Who Should Attend The Initial Consultation With The Attorney?
The initial consultation is important, and should be attended by as few people as possible. I want to get a chance to learn what the client’s needs are. I do not want anyone else in the room that might influence the client’s plans one way or the other. Under the law, it is very dangerous for someone to bring in a third party who might have an interest in the estate. A typical meeting is between my clients – whether as individuals or couples – and myself to plan their estate.
Should Someone Discuss Their Estate Plan With Their Family?
It is my belief that there is often going to be a dispute, hurt feelings, or some upset about someone’s estate planning decisions. We need to get that out of the way while the person planning is still able to do so. The planning stage is the best opportunity for a client to explain to family members why they did what they did, and put hurt feelings to rest at that point. It is helpful to ensure that no one has any misunderstandings about the situation. This is especially true for life partners, significant others, children, stepchildren, close family members, to all be on the same page so they can understand the document the same way. If the clients feel comfortable talking about their estate plan with those they are close to, we definitely urge them to do so.
Should An Estate Plan Consider Potential Future Occurrences Like A Divorce Or Bankruptcy?
Sure, estate plans should prepare for divorce, or bankruptcies. It is situation-dependent. Generally, I would say yes, all good estate plans consider those. Our number one goal is to account for what happens when someone dies or if they become otherwise incapacitated. We are going to make sure, if my clients become disabled, that their desired course of action steps into place and that we can protect their goals. Depending on the complexity of the client’s assets, and how those assets are held, we can provide some bankruptcy, and potentially divorce protection as well. Nevertheless, those things are again very situational, and we want to make sure we do so in a way that conforms to Georgia law.
Should An Estate Plan Include Provisions For Mediation Or Arbitration In the Event Of A Dispute?
It depends. Mediation and arbitration can both be great ways of handling issues that may arise without resorting to full-blown litigation and going before a probate court judge. The decision on whether to add provisions for mediation and arbitration depends on the comfort of the client. It is definitely a good option, especially in terms of potentially bringing down the cost of any disputes. Depending on the issues at play, the arbitration results might not be fully enforceable, so we want to make sure there is full disclosure to our clients, and make sure there are not any misunderstandings. Once again, depending on the situation, or what the family looks like, the mediation or arbitration causes could potentially be very important.

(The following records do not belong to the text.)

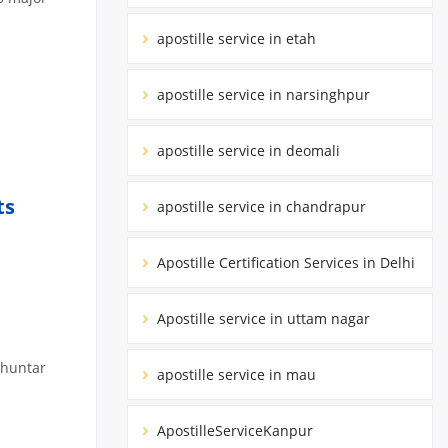
apostille service in etah
apostille service in narsinghpur
apostille service in deomali
ts
apostille service in chandrapur
Apostille Certification Services in Delhi
Apostille service in uttam nagar
bhuntar
apostille service in mau
ApostilleServiceKanpur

Can A Business Succession Plan Be Included In My Estate Plan Or Is That A Separate Document?
It depends if there is a business to list, and on the structure of the business. As part of the regular estate planning process, with business owners, we will talk about the succession for the business, and some parts of it are handled or included in the regular estate plan. For the operation of the business, it is important to have the regular estate plan for the owner, but have extra protections in place, so the business continues operations. If it is a plan to wind down the business in a way where other employees or partners are not harmed negatively by a death or disability, we like to handle the estate plan holistically, but there are going to be separate parts in play for business owners.
How Is An Estate Plan Actually Made Official?

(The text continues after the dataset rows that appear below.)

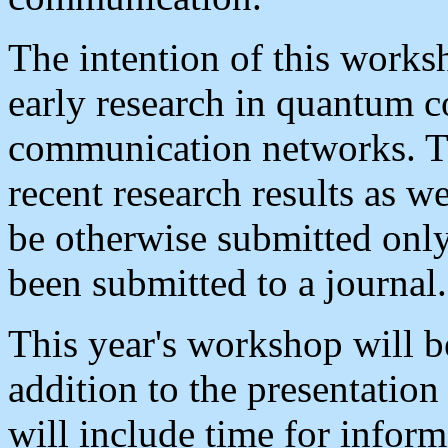
The intention of this works
early research in quantum 
communication networks. Th
recent research results as we
be otherwise submitted only
been submitted to a journal.
This year's workshop will b
addition to the presentation
will include time for infor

For a typical document like a will or a trust, it becomes official upon signing. A standalone trust actually is operational at the day it is signed. It is funded, and it can move into operation almost immediately. On the other hand a will, after it is signed and in place and official under Georgia law, is not binding upon any party until the person who wrote the will (the “testator”) dies. The will is out there, it is signed, legal, and ready to go if something would have happened, but it is not active until a death occurs.
Can I Change My Will Or Estate Plan At Any Time?
Yes, a will is active upon signing in a sense that upon death, it is enforceable. Having said that, you are free to change your will as much as you would like. You can update your will twice a year, and every time you sign a new will it essentially revokes the wills prior. This is generally true for many other estate-planning rules. You can revise many kinds of trusts, you can make a new power of attorney, you can make new advanced directives for healthcare, and you can make a new succession plan. You are often able to replace documents in time, amend them, or make additional add-ons to it. All those parts are adaptable – you can change them as needed – and for the most part, we have to keep up with our clients every year, look at the plan and say, “Do we need an update?” Often there are no changes to be made, but if we do need to make a change, we can make that change now.